| |
El
plan Colombia y el nuevo rol de los militares
La
reunión de ministros de Defensa y jefes militares de las
América, concretada en Manaos entre el 16 y el 18 de Octubre
de 2000 ha venido a instalar brutalmente en la agenda continental
una cuestión que hasta ahora aparecía tan susurrada
como marginal: la participación explícita de los militares
en la lucha frontal y directamente contra los nuevos fenómenos
delictivos transnacionales que amenazan a nuestras democracias.

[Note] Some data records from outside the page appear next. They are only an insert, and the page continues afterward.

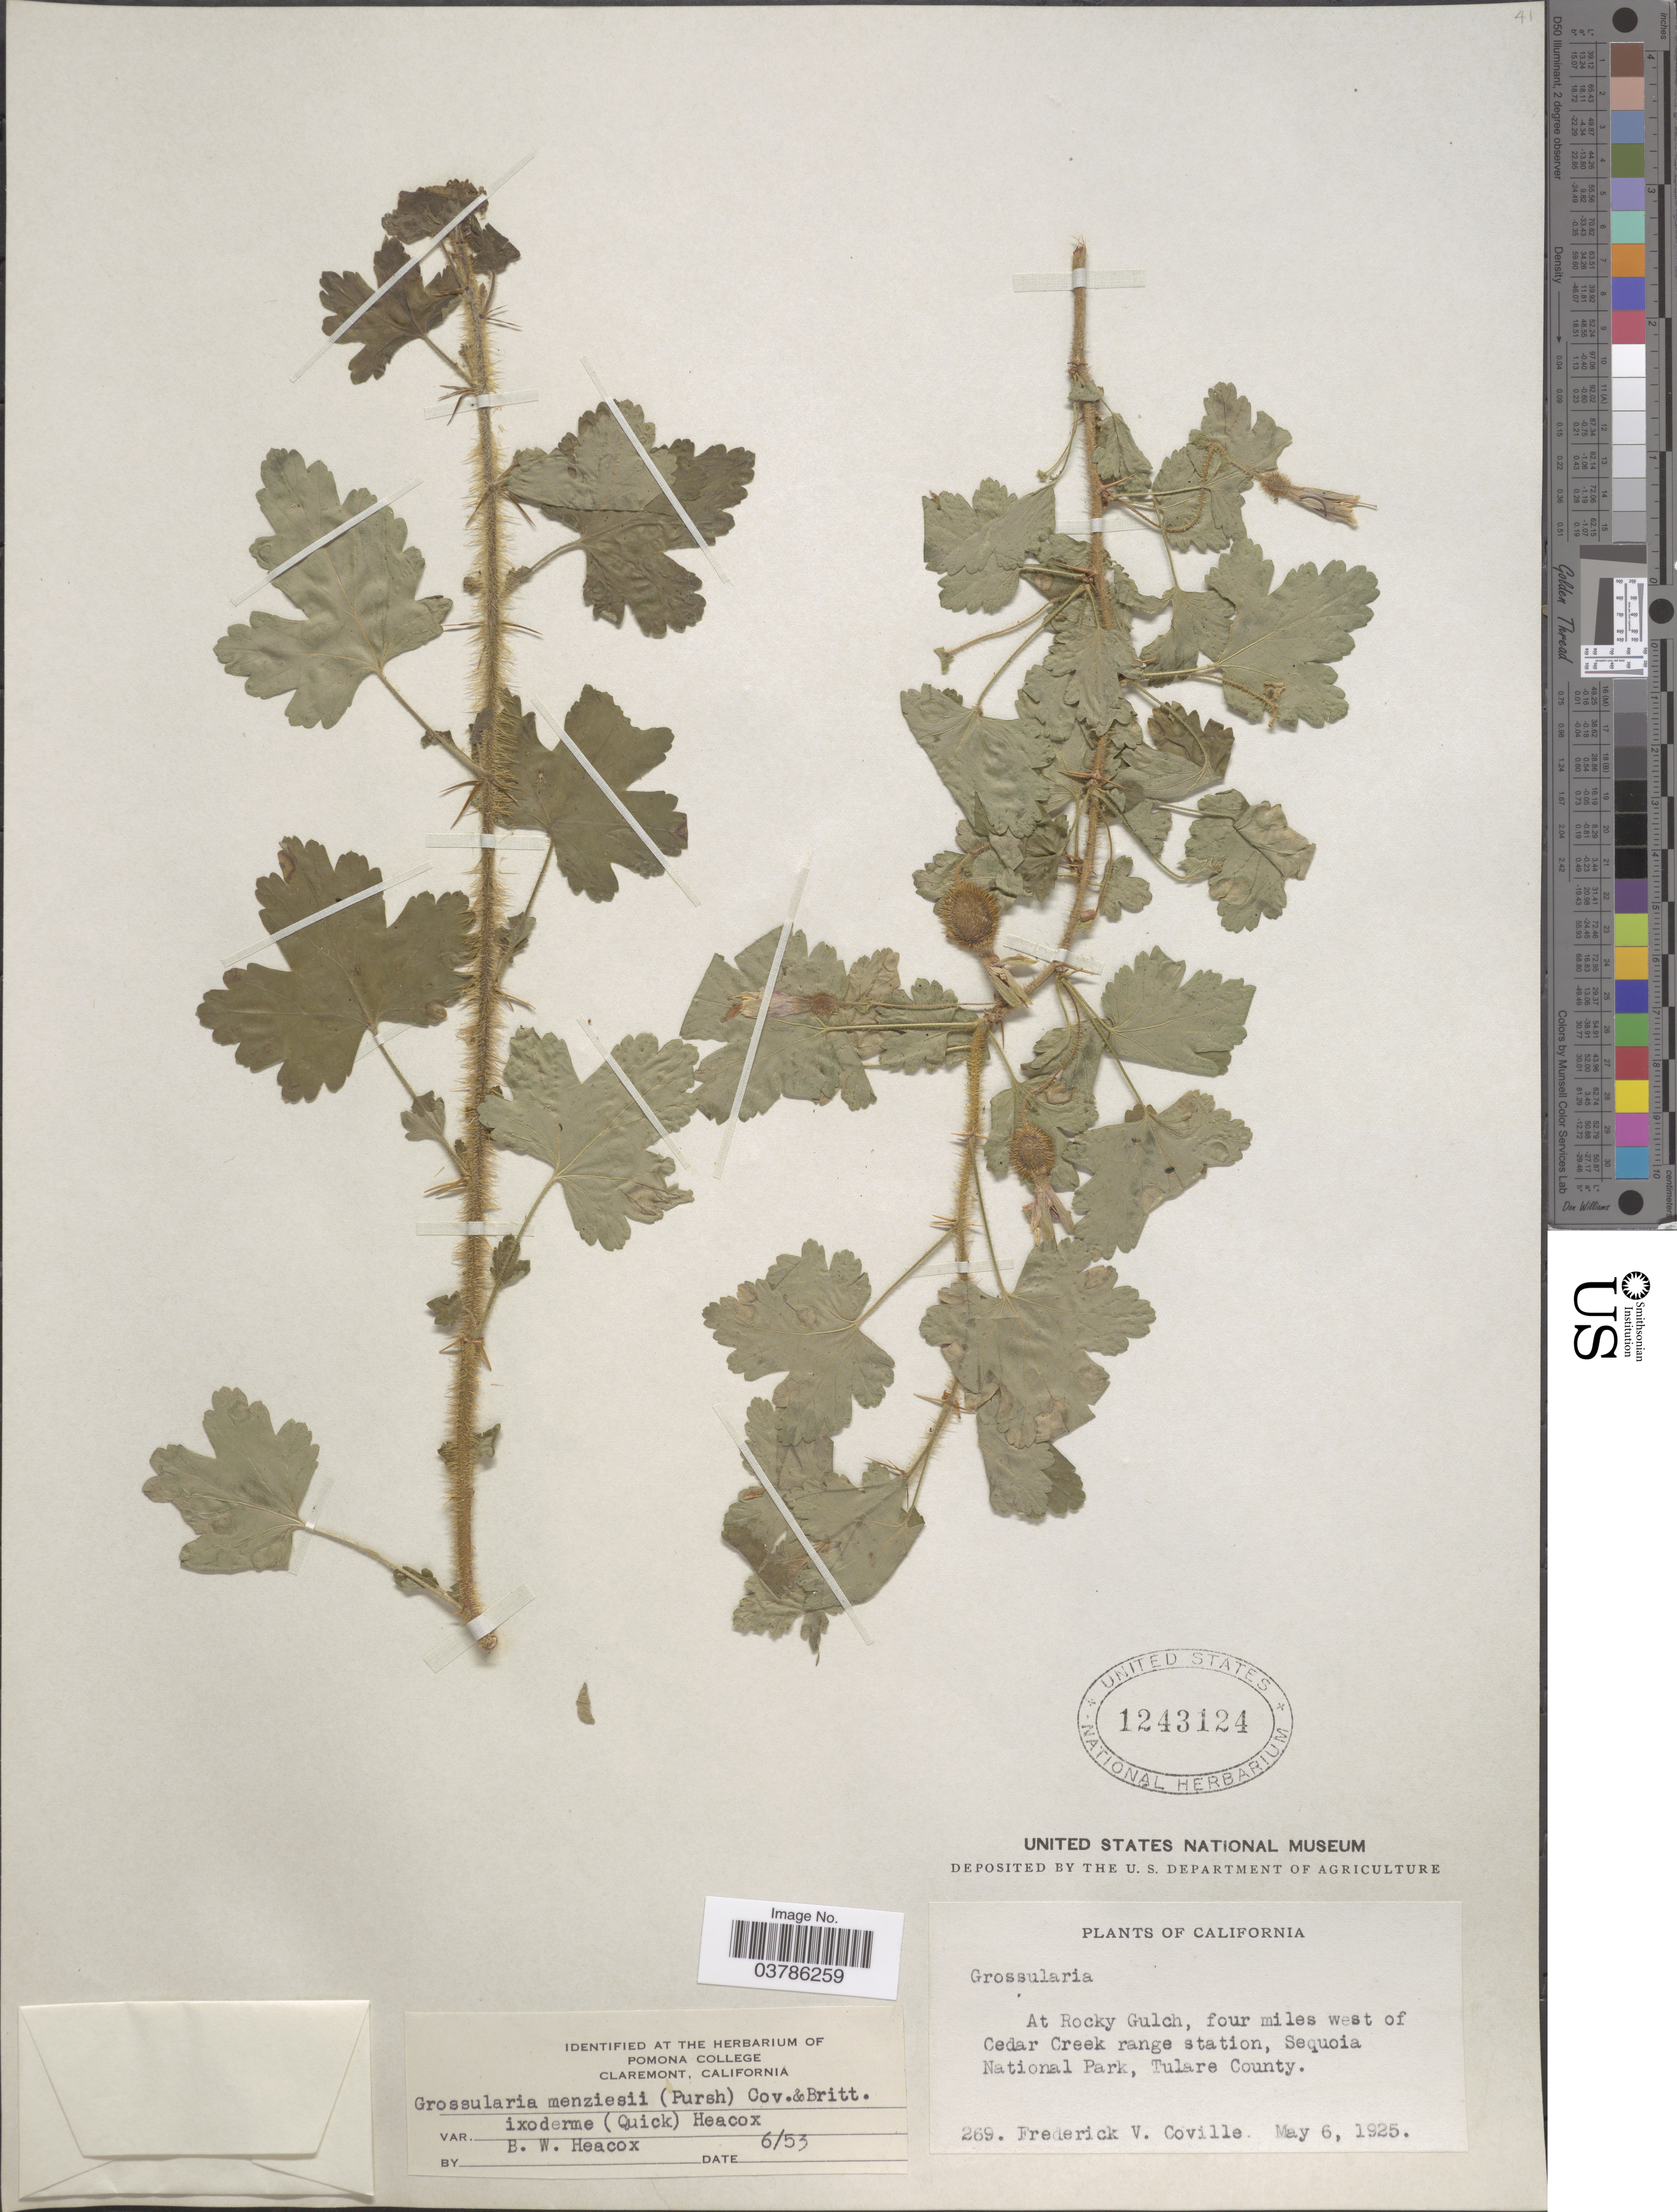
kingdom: Plantae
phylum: Tracheophyta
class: Magnoliopsida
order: Saxifragales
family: Grossulariaceae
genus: Ribes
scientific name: Ribes menziesii var. ixoderme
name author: Quick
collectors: F. V. Coville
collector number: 269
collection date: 1925-05-06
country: United States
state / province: California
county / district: Tulare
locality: At Rocky Gulch, four miles west of Cedar Creek range station, Sequoia National Park, Tulare County.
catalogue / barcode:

El paso es mayúsculo porque, después de dos décadas
de haber sido sospechosos en cualquier conjura que pudiera poner
en peligro a las democracias de América Latina, los militares
recuperan un rol estratégico de la mano de una nueva doctrina
que se encarga de esparcir por la región nada menos que el
Pentágono. Esa evidencia se potencia exponencialmente si
se tienen en cuenta también los recuerdos aún dolorosos
y abiertos, en términos de derechos humanos, que dejó
la participación de las fuerzas armadas de la región
en la historia política reciente.
Sin embargo la novedad más importante no es tanto el nuevo
punto de vista estratégico como el hecho de que los núcleos
de poder político democrático institucional de la
región se hayan negado absolutamente a analizar siquiera
la cuestión antes de la Política de hechos consumados
del Pentágono.
Esa ausencia de debate muestra tanto los límites que muchos
dirigentes políticos de América Latina para buscar
crear un sistema eficiente de conducción integral de los
estados nacionales, como el peligro evidente de suponer de antemano
que los mejor dotados y entrenados para defender a nuestras sociedades
del peligro que representan las nuevas amenazas transnacionales
son aquellos que pertenecen a las instituciones que hace apenas
30 años se dedicaron a la Guerra de exterminio contra las
organizaciones guerrilleras socialistas.
En el centro de esa tensión resalta claramente la evidencia
de que el peor enemigo para construir una estrategia eficaz en este
terreno son los prejuicios de un pasado cargado de odios y de preguntas
sin respuesta. Se trata de crear las condiciones para que se puedan
usar las mejores herramientas para lograr el objetivo de fortalecer
nuestras democracias y nuestros sistemas de convivencia.
En todo caso lo que hace falta ante todo es una definición
clara de cuáles son los intereses nacionales específicos
en medio del nuevo tipo de conflicto que seguramente tendrá
en América del Sur algunos de sus escenarios más críticos.
La decisión del Pentágono de quebrar los delicados
equilibrios gestados en los ochenta colocando la crisis colombiana
en el centro de los desafíos estratégicos de la región
tendrá seguramente consecuencias políticas, sociales
y económicos en una región donde las consecuencias
de exclusión de las políticas de ajuste están
poniendo en duda la legitimidad política de las políticas
de modernización económica de la década de
los noventa.
Nadie puede creer que la mejor estrategia puede consistir en enfrentar
los nuevos problemas con antiguas concepciones, y antiguas herramientas.
El debate que comenzó en Manos involucra a todos los actores
políticos, económicos y sociales de América
del Sur que de alguna manera se siente comprometidos con el futuro.
Siempre la guerra fue un tema demasiado importante como para dejar
exclusivamente en manos de los militares.